Although the report had yet to be published, despite being started back in 2014, portions had been leaked to the press, with threats of more to come.
Morgan, Conservative Party MP for Loughborough, appointed Andrew Green QC to compare the FCA's unreleased report against the underlying report.
The letter stated that if Green felt the summary did not reflect the underlying report in a "fair or meaningful" manner, if he thought the summary had "meaningful omissions" or if the FCA point-blank denied him access to the documentation then "the committee may use its formal powers to require the FCA to produce the report."
She said, select committees were entitled to "send for persons, papers and records", and had the power to slap sanctions on non-compliant bodies.
"In any case, the long-awaited summary should be published as soon as possible," Morgan added. "The committee's review is not a reason for further delays."
Commenting on the matter, an FCA spokesperson said, "The FCA has committed to publishing a detailed summary of the GRG report. To provide assurance on the summary we previously asked an independent external counsel to confirm that it is a fair and balanced account of the full report's findings."

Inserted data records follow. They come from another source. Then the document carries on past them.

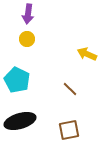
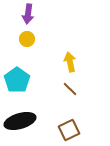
yellow arrow: moved 17 px left, 8 px down; rotated 54 degrees clockwise
cyan pentagon: rotated 10 degrees clockwise
brown square: rotated 15 degrees counterclockwise
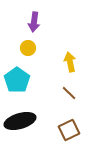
purple arrow: moved 6 px right, 8 px down
yellow circle: moved 1 px right, 9 px down
brown line: moved 1 px left, 4 px down
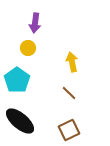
purple arrow: moved 1 px right, 1 px down
yellow arrow: moved 2 px right
black ellipse: rotated 56 degrees clockwise
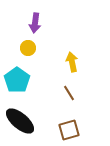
brown line: rotated 14 degrees clockwise
brown square: rotated 10 degrees clockwise
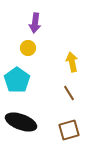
black ellipse: moved 1 px right, 1 px down; rotated 20 degrees counterclockwise
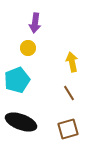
cyan pentagon: rotated 15 degrees clockwise
brown square: moved 1 px left, 1 px up
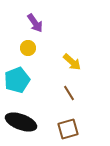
purple arrow: rotated 42 degrees counterclockwise
yellow arrow: rotated 144 degrees clockwise
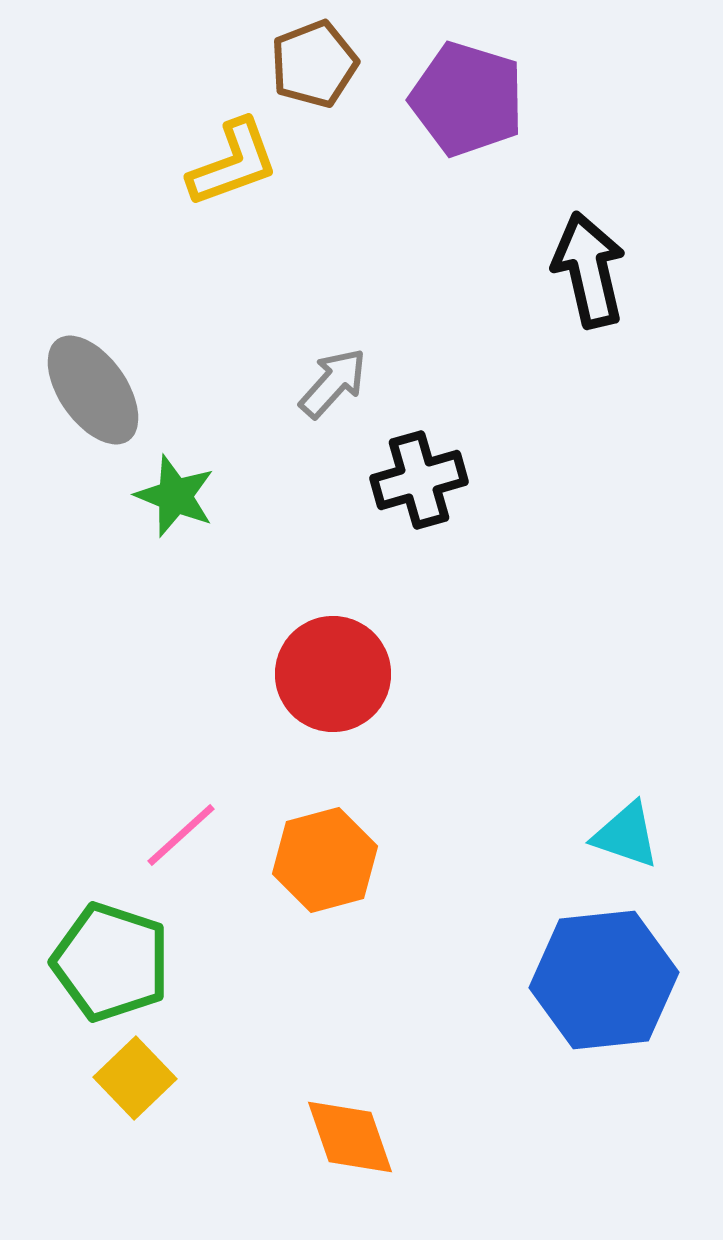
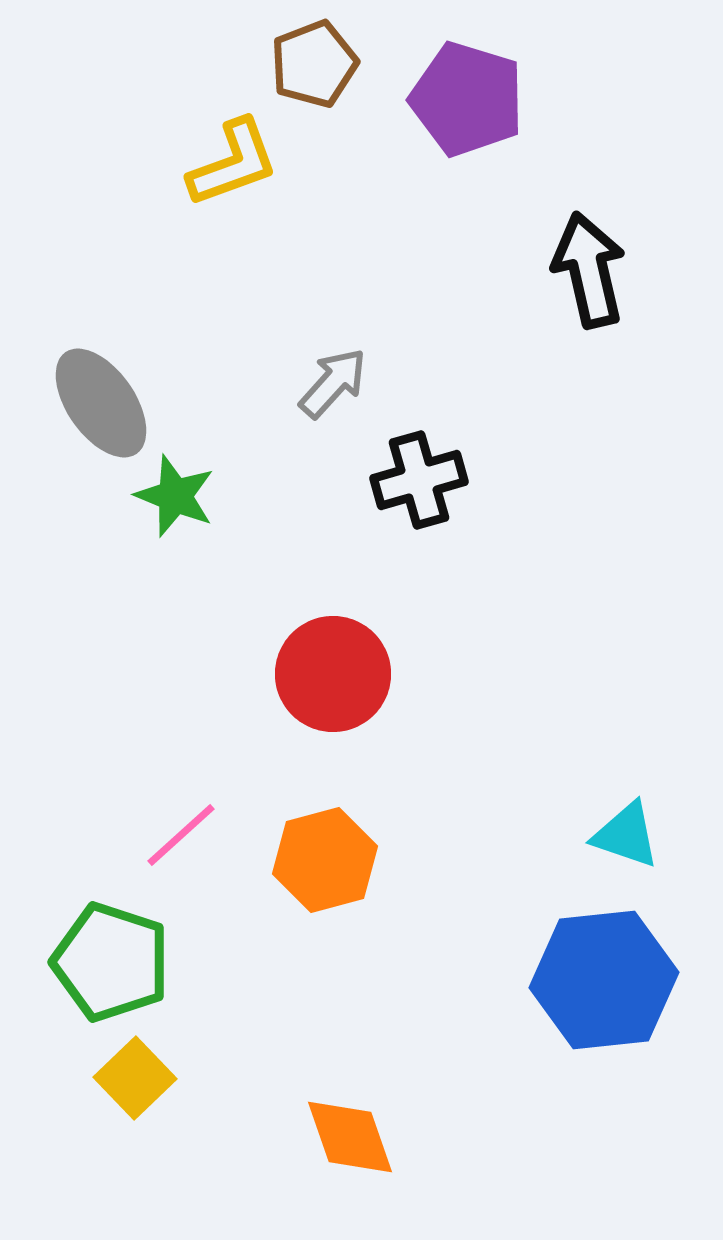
gray ellipse: moved 8 px right, 13 px down
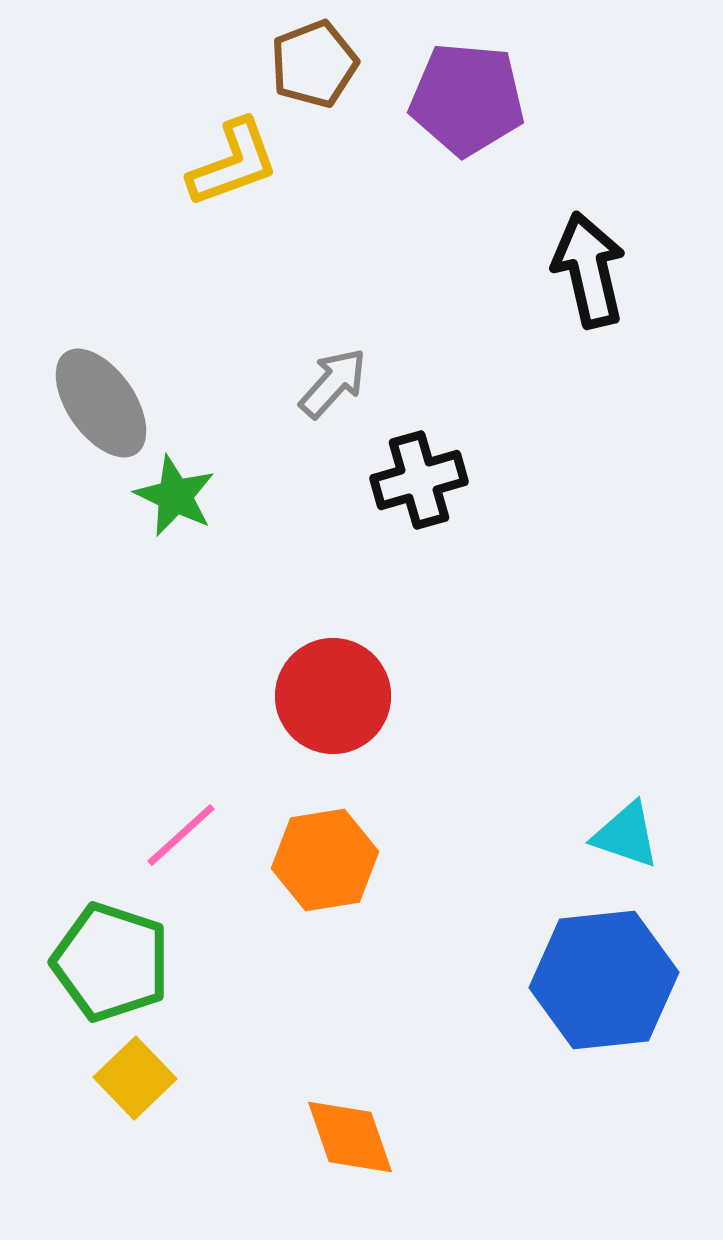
purple pentagon: rotated 12 degrees counterclockwise
green star: rotated 4 degrees clockwise
red circle: moved 22 px down
orange hexagon: rotated 6 degrees clockwise
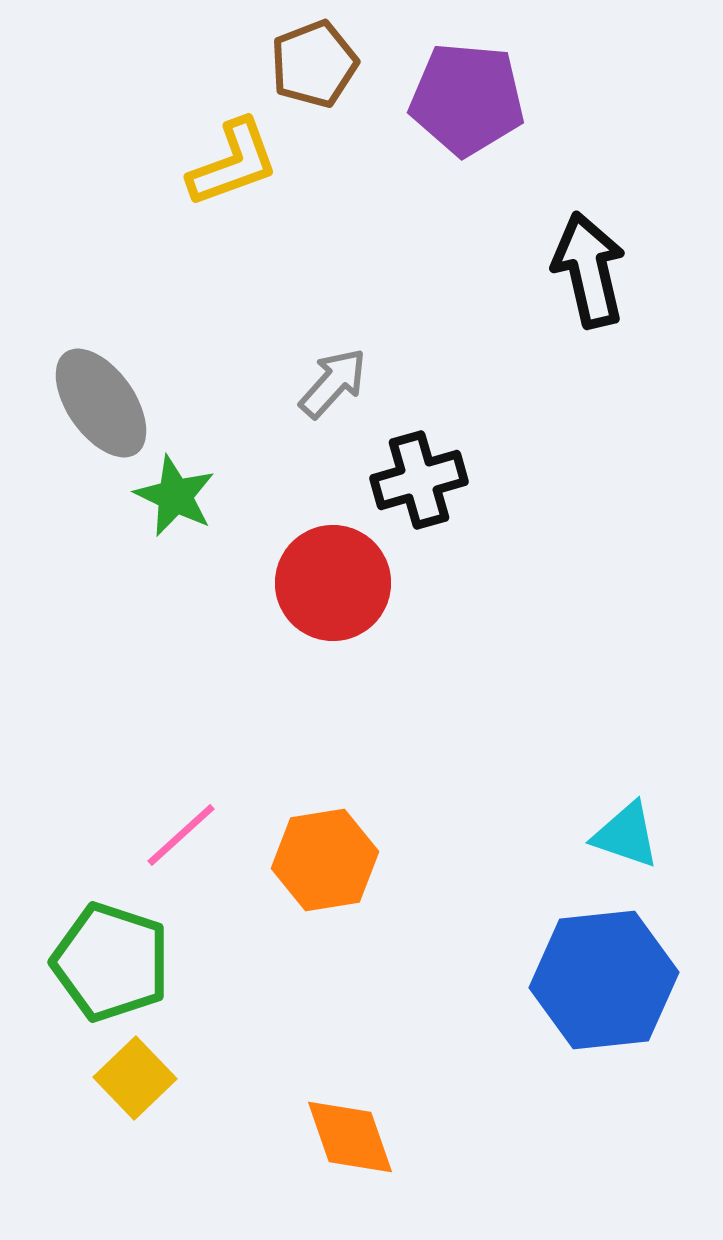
red circle: moved 113 px up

However, a spokesman for the RBS-GRG Action Group, which represented more than 500 companies, said it would accept "nothing less than publication of the full report."
"When this report was commissioned, everyone expected it to be published. The FCA itself said it intended to publish. The only reason the FCA doesn’t want to publish now is because it doesn't like the report's contents," he said.
"Let's be clear about the public interest. The activities of RBS's Global Restructuring Group and its rogue bankers did immense harm to the British economy. Even RBS itself has admitted that serious mistakes were made," he continued. "A precis of this report, with all the telling detail taken out, is not good enough for the thousands of people who livelihoods, jobs and businesses were destroyed by RBS."
As of 1030 BST, RBS shares were down 0.69% to 272.30p.